Amdocs is taking concrete steps into the NFV network today with the launch of an Orchestrator product it is calling the Network Cloud Service Orchestrator.
If you know your ETSI MANO architecture (see pic), Amdocs views its NSC Orchestrator as forming both the NFV Orchestrator functional block and that of the Virtual Network Function (VNF) Manager (although the orchestrator can also work with other VNF Managers). In ETSI’s MANO (Management and Orchestration) architecture, the Orchestrator is responsible for onboarding network services and service lifecycle management (instantiation, scale-out/in, performance measurements, event correlation, termination). The VNF Manager, as it sounds, manages VNF instances, coordinating between the VNF Infrastructure and element management systems.
Shaul Rozen, Director Of Product Strategy, Network Cloud Service Orchestration, Amdocs, said, that the Amdocs Orchestrator is different from competitive products in three ways.
First, it is an open solution. “Everyone says theirs is an open solution,” he added, “so it can be hard to convince people but we are the only one who is truly open. We made a conscious decision to focus only on the orchestration layer of NFV, not to take into our system any cloud infrastructure. Most of our competitors not only have the orchestration layer but also their own NFV Infrastructure. So if the NFVI changes in five years then this is not really open. We really feel we offer orchestration capabilities for best of breed networks, with no vendor lock in.”
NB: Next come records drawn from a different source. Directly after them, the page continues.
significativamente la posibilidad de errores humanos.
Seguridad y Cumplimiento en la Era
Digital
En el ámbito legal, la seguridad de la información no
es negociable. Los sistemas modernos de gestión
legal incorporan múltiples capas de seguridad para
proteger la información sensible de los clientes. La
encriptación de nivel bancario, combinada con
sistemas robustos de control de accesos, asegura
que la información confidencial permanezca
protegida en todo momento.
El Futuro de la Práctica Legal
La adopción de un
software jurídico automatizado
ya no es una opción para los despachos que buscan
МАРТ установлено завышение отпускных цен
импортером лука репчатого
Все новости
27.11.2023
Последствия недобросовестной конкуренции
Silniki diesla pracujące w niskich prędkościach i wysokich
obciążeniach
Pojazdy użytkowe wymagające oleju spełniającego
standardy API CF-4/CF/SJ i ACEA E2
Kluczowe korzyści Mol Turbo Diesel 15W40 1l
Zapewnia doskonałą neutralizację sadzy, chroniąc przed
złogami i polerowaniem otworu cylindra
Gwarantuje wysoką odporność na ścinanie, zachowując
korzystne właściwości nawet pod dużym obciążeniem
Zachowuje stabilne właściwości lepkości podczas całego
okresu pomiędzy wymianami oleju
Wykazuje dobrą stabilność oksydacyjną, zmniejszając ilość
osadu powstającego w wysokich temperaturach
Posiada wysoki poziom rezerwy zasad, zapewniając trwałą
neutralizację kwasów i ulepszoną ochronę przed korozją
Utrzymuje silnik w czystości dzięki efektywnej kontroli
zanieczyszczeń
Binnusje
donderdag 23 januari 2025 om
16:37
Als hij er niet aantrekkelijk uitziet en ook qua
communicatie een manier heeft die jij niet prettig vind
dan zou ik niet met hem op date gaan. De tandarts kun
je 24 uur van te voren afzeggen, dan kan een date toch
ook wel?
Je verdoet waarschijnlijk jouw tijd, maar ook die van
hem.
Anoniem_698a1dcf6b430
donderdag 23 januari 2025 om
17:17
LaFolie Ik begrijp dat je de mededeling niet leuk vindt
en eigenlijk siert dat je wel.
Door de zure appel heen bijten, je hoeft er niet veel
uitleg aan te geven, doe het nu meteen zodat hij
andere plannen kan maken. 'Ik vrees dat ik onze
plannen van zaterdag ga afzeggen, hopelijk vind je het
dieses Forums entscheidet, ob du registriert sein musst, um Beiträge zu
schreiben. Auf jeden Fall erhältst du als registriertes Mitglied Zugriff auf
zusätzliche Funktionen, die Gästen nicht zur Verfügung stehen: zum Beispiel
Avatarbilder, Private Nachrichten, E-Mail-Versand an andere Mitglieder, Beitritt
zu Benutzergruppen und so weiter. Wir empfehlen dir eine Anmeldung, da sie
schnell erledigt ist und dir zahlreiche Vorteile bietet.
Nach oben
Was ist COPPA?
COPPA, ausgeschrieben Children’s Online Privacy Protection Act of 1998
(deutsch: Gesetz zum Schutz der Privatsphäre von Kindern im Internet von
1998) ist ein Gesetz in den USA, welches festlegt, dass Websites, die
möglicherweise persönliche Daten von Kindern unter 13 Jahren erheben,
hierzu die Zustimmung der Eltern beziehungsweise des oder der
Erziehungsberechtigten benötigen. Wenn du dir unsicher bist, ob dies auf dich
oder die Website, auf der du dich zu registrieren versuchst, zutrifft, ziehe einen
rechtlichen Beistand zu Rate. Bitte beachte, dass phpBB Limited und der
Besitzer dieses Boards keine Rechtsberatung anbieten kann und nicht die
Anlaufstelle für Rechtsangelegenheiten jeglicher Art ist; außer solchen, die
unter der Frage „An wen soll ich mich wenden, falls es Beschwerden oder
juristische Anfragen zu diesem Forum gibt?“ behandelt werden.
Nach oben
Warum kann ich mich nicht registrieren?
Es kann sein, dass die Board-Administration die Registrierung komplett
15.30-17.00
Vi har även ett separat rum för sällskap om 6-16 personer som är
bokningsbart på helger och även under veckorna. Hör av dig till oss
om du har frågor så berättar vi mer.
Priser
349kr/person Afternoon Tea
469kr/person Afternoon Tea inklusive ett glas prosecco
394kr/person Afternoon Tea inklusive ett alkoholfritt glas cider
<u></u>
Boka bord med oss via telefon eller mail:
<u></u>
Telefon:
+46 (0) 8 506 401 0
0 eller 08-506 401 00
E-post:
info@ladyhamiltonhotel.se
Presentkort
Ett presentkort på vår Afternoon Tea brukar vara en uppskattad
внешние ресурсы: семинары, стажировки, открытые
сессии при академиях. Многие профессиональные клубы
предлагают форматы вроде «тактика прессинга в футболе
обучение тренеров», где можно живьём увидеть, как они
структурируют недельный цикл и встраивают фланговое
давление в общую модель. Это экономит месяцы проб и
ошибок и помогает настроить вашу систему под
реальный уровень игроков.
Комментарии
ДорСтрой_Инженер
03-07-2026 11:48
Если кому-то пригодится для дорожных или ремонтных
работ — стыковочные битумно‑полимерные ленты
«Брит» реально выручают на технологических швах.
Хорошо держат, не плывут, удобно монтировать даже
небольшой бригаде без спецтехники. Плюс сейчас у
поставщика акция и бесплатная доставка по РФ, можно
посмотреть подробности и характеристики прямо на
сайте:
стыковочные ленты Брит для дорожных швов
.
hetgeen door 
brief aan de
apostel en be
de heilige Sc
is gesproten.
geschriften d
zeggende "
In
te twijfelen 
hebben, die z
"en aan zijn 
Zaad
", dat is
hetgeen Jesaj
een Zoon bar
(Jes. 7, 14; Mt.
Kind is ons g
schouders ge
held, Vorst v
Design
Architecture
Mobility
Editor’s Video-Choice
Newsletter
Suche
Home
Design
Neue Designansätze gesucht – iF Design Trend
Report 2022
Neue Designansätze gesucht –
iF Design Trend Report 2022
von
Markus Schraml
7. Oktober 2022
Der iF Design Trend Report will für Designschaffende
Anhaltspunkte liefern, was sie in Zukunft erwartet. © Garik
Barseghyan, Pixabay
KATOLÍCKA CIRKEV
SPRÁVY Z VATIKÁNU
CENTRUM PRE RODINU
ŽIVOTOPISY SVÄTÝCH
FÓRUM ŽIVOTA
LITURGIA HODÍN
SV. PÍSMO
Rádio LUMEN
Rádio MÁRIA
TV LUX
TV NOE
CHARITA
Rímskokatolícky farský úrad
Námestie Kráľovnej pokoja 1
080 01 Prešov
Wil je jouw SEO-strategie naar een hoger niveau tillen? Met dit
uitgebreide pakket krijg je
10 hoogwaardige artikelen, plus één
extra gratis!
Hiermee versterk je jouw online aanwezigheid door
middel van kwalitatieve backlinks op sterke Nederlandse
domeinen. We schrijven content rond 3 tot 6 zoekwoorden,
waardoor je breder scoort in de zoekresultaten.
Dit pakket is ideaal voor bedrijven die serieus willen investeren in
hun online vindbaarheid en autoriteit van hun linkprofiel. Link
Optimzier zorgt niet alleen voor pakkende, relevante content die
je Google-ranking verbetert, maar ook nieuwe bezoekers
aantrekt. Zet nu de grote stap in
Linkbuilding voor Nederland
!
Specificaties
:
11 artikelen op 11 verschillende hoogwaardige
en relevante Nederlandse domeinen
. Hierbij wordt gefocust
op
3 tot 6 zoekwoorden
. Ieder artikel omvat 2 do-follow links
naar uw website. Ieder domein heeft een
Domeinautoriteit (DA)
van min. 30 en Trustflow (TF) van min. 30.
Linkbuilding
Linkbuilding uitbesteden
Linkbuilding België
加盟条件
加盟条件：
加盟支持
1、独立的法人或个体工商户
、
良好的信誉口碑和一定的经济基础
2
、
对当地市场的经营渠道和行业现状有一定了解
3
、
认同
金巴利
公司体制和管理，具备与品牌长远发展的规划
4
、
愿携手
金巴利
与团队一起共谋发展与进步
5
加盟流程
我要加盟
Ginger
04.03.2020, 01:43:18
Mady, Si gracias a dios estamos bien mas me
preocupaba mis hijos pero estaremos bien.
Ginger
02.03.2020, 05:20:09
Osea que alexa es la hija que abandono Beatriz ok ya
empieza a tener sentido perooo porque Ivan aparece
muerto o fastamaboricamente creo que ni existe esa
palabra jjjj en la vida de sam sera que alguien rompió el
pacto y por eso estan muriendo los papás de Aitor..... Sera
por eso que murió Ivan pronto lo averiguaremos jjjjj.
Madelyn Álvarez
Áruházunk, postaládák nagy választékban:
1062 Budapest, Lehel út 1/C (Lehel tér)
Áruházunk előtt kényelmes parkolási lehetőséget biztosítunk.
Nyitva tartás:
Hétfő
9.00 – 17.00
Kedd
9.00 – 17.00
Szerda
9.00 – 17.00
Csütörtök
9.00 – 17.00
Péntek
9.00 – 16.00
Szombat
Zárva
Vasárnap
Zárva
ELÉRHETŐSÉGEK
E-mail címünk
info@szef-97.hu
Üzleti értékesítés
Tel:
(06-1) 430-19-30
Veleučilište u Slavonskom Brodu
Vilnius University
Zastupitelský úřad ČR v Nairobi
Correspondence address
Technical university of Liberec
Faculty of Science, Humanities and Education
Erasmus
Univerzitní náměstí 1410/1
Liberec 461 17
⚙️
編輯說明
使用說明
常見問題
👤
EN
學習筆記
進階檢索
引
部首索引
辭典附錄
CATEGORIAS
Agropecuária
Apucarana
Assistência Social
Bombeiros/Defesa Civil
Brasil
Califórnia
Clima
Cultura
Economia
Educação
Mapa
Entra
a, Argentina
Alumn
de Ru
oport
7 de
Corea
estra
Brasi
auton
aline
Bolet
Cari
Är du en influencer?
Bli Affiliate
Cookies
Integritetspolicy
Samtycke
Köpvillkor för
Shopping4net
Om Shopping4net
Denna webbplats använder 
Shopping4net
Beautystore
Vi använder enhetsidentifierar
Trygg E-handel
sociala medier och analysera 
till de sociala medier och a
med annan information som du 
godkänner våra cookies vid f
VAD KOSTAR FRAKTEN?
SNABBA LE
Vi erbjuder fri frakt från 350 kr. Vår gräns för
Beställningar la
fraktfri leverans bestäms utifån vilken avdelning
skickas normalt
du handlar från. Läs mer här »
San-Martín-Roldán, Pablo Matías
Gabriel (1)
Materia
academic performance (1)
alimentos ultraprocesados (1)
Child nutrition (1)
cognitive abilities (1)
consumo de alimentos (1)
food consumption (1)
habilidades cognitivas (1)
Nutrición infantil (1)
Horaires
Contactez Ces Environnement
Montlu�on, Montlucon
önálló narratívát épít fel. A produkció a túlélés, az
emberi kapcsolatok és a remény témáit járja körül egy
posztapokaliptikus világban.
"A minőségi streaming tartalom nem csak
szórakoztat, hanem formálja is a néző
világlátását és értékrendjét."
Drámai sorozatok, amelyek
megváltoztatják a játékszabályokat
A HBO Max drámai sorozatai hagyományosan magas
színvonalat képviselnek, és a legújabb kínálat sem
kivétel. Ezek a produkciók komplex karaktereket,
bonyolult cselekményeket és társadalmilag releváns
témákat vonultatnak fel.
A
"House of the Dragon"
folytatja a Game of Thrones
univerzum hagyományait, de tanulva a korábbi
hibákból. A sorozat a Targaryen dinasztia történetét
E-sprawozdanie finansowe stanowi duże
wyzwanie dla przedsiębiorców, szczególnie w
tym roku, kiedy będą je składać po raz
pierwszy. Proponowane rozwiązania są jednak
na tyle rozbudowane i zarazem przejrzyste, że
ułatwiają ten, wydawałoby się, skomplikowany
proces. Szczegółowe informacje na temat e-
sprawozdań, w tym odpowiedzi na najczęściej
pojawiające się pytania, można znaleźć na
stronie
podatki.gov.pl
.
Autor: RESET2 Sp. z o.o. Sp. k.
Second differentiatior: Amdoc’s partner and model-driven approach. Rozen said that Amdoc’s has created a “unique” network modelling scheme that enables carriers to model choice into the network diagram from the network service catalogue. For example a user could create a model by choosing either a Checkpoint or Juniper firewall, Rozen said, and then define in the model the security services to be applied (firewall, DDOS protection etc). “Our difference is our strength and incumbency in catalogue and service models in carriers today. Second of all, something we have not seen to date in competitive offerings, is the ability to model a choice in the service catalogue,” Rozen said.
Third differentiator is Amdoc’s fulfilment capabilities where Rozen said it has 10 patents pending for the NFV orchestrator that give it the capability to monitor between the current and desired state of the service network. This includes a semantic engine and inventory visibility function that looks at the network, monitoring systems and policies and monitors the existing state of the network against the desired state, calculates the difference and refulfils the network to provide the right SLA.
Rozen said Amdocs is also working to build a partner ecosystem, with 22 partners from VNFs (vEPC, vIMS, vCPE) and from NFV infrastructure and hardware providers. This will provide pre-integrated NFV Proof of Concepts, Rozen said, to enable carriers to move forward quickly with NFV deployments. In one example Rozen cited, a call recording service was created on a vIMS (from Metaswitch) that was modelled into the Amdocs catalogue and instantiated within five days. This enables enteprises to self-select their own service within minutes, he claimed.
So if you are open, why the need for a pre-integrated partner approach? Rozen said it is really about benefitting from shared experience, and to get around the lack of standards available so far. “Every partner comes with a different VNF Descriptor (NFV-D), and most don’t even have a VNF-D so we are creating best practices to drive the industry forward. Another issue is that our partners are looking for Proof of Concept and it’s hard to show proof of Orchestration by itself and so for that go to market we needed to bring partners on board.”
As for the issue of next generation OSS and network management in NFV-SDN networks, Rozen said that he thinks Amdocs is ahead of the curve.
I can tell you we will hear more and more talk in ETSI within the next year about real time OSS and next gen OSS, because if has not been tackled enough.
“We see ourselves as covering the orchestration and the VNF manager, as well as some even more northbound functions bordering next gen OSS because we are very much service-orientated. I can tell you we will hear more and more talk in ETSI within the next year about real time OSS and next gen OSS, because if has not been tackled enough. So we are ahead of ETSI.”
Alongside the release of the Orchestrator Amdocs has released the virtualised Amdocs Policy Controller, which it says is the first Policy and Charging Rules Function (PCRF) to fully align with ETSI’s NFV ISG blueprint architecture for management and orchestration.